It may be a big world, but Ivica Juresa makes new business opportunities for HP 3000s seem much closer than the miles between the US and Europe. Juresa is the European Regional Business Manager for HP's 3000 division (CSY), but his practical role involves advocacy for the 3000 in the dozen-plus countries on the east side of the Atlantic. He got our attention early last year by stating that the HP 3000 marketplace was in a renaissance, a belief that at the time was still many months ahead of HP's view of MPE business. That viewpoint of renaissance, a natural for the part of the world where the word was born, matches up well with the European HP market -- a place where Unix was adopted earlier than in the US. Thankfully, the small software partners who make up the complex quilt of MPE commerce in Europe didn't lose faith in the 3000 platform while the Unix craze raged through HP. The company once manufactured 3000 hardware and software in Boeblingen, a manufacturing-laden suburb of Stuttgart. Now HP makes MPE sales plans and marketing efforts through a lean group that Juresa heads from the five-building campus across the S-Bahn tracks from IBM. When we asked CSY General Manager Harry Sterling if there are any division resources in Europe, his answer was "Absolutely -- our marketing team is here." The 3000's rebound in the past two years has been a global phenomenon, so it may have been most appropriate for the biggest 25th birthday party to have been hosted in Juresa's backyard. On the morning after, we shook off the champagne's effects to find out what European customers can teach the rest of the 3000 market about a renaissance.

How does the European HP 3000 market differ from the market in the US?

The general difference is the US is one big market, so you can leverage resources. I have plenty of countries, so it's difficult to have the resources you need. In the US you can make one big district of HP 3000s. In Europe I cannot have a sales rep in Denmark selling to Sweden, or a sales rep in Germany selling in France.

Why is that true?

Cultural differences. Customers want to see somebody speaking the local languages, and the cultures even show differences in the sales cycles. In Nordic countries it's more straightforward and logical; in southern countries there's more relationship building before they come to business. A sales rep would not be successful without knowing what the differences are. In Europe have a pretty similar size to the US in terms of a total market, but I have to split it out into countries.

Does the requirement to have separate resources for each country also mean distinct resources for technical and pre-sales support?

The technical we can leverage, because it's accepted we talk in English when we do technical issues. The operating system talks English to the customer, so it's much easier then to understand the issues. We leverage the technical pre-sales people. Our [channel and business development managers] always need local people when it comes to closing a deal. The technical people are in more of a supporting and prodding role as well, but they cannot close the deal.

CSY General Manager Harry Sterling told me that HP's country managers are really important in the structure over here. So regardless of what you want to propose here from a division level, each country manager must agree to it?

That's true. We have a two-tier structure, HP management which is agreeing on guidelines coming from the US and then passing them to the countries. But the countries are pretty powerful in Europe, so if they have a good reason to do it differently and they are successful, they can. You have to get agreements country by country on what the sales model should look like and how many resources should be and how to address the HP 3000 market. There's much more travelling in Europe to get agreements every fiscal year than in the US.

Has Europe's earlier adoption of Unix led to an earlier understanding that it can co-exist with MPE, and where Unix won't be a suitable choice? CSY has begun to say that large 3000 customers have been the successful adopters of Unix technology.

[Collection entries]
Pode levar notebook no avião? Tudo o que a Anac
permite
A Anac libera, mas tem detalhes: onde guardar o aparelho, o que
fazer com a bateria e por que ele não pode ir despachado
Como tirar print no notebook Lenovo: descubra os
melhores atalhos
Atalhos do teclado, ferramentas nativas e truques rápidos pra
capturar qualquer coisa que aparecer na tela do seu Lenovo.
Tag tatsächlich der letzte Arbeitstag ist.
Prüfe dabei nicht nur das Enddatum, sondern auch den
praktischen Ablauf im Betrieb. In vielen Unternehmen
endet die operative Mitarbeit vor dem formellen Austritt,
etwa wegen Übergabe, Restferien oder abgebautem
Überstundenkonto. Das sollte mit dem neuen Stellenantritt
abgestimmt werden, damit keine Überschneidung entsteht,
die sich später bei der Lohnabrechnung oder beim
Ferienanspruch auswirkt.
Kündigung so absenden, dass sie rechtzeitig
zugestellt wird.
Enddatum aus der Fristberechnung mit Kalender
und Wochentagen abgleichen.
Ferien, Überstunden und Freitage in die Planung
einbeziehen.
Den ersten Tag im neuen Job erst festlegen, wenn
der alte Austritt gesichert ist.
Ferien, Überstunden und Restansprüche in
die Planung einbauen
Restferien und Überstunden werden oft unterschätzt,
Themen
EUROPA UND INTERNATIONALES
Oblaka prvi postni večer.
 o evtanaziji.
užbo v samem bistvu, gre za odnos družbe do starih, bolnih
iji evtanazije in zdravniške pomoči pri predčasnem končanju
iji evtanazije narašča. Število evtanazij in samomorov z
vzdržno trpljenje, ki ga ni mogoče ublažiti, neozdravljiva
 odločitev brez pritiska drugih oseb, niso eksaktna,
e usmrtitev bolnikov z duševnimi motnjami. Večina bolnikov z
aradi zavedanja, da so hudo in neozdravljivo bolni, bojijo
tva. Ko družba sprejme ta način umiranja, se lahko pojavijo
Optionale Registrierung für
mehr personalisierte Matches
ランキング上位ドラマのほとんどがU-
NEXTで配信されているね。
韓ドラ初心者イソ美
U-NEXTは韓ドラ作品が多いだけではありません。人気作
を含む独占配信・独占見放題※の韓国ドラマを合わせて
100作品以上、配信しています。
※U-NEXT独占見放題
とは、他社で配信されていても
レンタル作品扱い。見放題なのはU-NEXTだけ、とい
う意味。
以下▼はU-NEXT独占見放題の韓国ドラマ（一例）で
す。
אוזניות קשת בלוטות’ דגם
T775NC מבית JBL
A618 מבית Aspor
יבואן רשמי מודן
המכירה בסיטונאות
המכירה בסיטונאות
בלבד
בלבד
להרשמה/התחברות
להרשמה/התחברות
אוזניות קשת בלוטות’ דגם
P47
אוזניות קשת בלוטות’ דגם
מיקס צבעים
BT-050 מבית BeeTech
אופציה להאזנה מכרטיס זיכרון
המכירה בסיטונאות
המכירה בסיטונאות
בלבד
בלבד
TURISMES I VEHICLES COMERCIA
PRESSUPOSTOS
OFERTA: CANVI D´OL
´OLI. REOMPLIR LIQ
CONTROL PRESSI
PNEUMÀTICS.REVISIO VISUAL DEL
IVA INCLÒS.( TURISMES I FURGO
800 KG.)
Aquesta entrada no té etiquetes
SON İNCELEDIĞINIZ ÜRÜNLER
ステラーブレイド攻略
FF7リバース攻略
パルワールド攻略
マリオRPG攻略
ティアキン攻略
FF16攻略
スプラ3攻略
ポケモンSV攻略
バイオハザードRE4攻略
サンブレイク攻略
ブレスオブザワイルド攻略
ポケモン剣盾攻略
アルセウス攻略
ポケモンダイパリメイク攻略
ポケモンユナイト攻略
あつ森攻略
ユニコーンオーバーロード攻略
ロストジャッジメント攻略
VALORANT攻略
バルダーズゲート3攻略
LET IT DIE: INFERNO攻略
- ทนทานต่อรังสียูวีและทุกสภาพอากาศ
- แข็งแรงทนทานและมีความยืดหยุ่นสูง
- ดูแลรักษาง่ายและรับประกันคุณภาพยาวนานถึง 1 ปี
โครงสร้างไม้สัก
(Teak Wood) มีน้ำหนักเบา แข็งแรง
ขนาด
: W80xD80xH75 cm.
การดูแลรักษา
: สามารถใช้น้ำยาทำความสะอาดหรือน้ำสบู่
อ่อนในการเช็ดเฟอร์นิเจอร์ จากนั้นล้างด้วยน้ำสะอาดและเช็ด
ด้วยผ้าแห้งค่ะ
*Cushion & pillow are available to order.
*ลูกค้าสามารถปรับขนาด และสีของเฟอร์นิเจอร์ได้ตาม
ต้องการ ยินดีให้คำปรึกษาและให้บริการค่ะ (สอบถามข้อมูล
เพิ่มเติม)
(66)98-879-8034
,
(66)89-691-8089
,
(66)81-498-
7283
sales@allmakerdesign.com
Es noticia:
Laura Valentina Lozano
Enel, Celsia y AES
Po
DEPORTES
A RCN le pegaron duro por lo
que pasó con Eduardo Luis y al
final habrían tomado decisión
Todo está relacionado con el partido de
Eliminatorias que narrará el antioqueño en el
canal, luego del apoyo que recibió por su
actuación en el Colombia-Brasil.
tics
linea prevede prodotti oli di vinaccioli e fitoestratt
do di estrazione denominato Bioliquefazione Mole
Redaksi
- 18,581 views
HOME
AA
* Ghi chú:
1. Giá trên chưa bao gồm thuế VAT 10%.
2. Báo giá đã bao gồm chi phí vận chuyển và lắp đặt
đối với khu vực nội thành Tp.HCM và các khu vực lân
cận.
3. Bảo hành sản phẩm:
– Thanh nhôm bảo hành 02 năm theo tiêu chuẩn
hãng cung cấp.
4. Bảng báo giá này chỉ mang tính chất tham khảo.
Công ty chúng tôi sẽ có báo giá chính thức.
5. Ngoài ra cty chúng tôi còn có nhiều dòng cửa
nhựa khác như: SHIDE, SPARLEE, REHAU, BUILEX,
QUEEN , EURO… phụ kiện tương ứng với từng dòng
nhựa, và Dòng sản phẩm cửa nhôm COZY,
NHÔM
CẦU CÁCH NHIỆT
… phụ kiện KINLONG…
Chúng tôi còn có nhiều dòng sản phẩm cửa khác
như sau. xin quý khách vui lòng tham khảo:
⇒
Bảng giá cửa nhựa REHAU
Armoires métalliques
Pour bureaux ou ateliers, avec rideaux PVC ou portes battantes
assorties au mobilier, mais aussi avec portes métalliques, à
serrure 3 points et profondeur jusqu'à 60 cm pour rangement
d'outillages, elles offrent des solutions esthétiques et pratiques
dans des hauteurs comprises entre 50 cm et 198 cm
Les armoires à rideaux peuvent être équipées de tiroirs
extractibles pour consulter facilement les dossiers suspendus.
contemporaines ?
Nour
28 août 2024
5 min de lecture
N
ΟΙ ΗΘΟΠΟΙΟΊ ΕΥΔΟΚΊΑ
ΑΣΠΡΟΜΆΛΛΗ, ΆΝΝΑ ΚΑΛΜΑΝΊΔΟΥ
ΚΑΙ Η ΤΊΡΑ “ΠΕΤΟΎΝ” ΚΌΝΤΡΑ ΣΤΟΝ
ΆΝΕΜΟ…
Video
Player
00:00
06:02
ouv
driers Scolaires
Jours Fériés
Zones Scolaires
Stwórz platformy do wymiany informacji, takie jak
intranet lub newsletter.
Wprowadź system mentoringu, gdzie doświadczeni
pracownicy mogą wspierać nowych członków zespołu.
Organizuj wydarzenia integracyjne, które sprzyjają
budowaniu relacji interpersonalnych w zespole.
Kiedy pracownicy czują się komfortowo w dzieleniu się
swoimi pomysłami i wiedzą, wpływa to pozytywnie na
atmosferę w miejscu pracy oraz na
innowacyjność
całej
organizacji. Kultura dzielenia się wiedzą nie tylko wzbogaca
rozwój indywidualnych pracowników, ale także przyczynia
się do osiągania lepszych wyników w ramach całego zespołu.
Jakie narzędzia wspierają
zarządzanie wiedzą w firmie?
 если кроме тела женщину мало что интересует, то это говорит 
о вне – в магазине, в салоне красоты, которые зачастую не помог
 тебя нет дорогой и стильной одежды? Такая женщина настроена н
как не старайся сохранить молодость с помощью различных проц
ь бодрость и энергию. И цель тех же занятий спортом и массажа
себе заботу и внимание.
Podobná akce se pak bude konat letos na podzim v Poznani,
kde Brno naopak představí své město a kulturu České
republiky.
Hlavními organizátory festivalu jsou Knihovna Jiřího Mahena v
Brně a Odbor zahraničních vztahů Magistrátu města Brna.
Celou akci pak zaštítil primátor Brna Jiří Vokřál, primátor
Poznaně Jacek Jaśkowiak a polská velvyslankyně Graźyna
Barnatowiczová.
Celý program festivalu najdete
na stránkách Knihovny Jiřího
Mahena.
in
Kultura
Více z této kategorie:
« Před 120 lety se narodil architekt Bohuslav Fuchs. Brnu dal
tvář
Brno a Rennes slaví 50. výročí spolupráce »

**List of tasks:**
• a. In the interview about the European HP 3000 market, copy word for word the part that begins with "Cultural differences. Customers" and ends with "and pre-sales support?".
• b. Continue the interview about the European HP 3000 market from its last line onward.

**Outputs in order:**
• a.
Cultural differences. Customers want to see somebody speaking the local languages, and the cultures even show differences in the sales cycles. In Nordic countries it's more straightforward and logical; in southern countries there's more relationship building before they come to business. A sales rep would not be successful without knowing what the differences are. In Europe have a pretty similar size to the US in terms of a total market, but I have to split it out into countries.

Does the requirement to have separate resources for each country also mean distinct resources for technical and pre-sales support?

• b.
I don't know about more suitable. Yes, while the US was saying that Unix wasn't mature enough, we were about one or two years ahead of the market from that perspective. One big difference I've seen is that in the US there are some really strong, large customers for the HP 3000. So [in the US HP] don't have to concentrate so much on the volume. In Europe I have plenty of partners who are very strong in the midsize markets, your typical manufacturing applications and financial applications. But we don't have the ones who compete against SAP or Baan or the high-end stuff where you need some time to implement it. They are solutions for midsize companies. It's a typical entry to mid-size machine we are selling, so we have a much higher volume from the numbers of machines we are selling compared to the US.

And we are much more dependent as well on the channel. We don't have some big partners, but we have plenty of small partners. The partners are all local, so you rarely find one partner, for example in Germany, who has any solution for France. All countries basically have a different partner structure: two-tier, one-tier, depending on the total volume. If you don't have enough revenues in a country, you cannot do two-tier, because the distributor is not interested in very low volumes.

Do those tiers describe the source of the HP 3000?

I'm talking about if you are directly buying from HP or buying through distribution. We try to leverage distribution as much as possible. The turnaround time for the sales cycle is much quicker when we distribute away from HP, because HP is just now rolling out its SAP-based system.

Let's talk about SAP, a company based here. Germany is the only place in the world where SAP ever ran on HP 3000s. Do you think in the same way that CSY revisited Netscape to do a deal this year which it couldn't get earlier, that the division could now convince SAP to support the 3000 in its smaller and midrange heartlands?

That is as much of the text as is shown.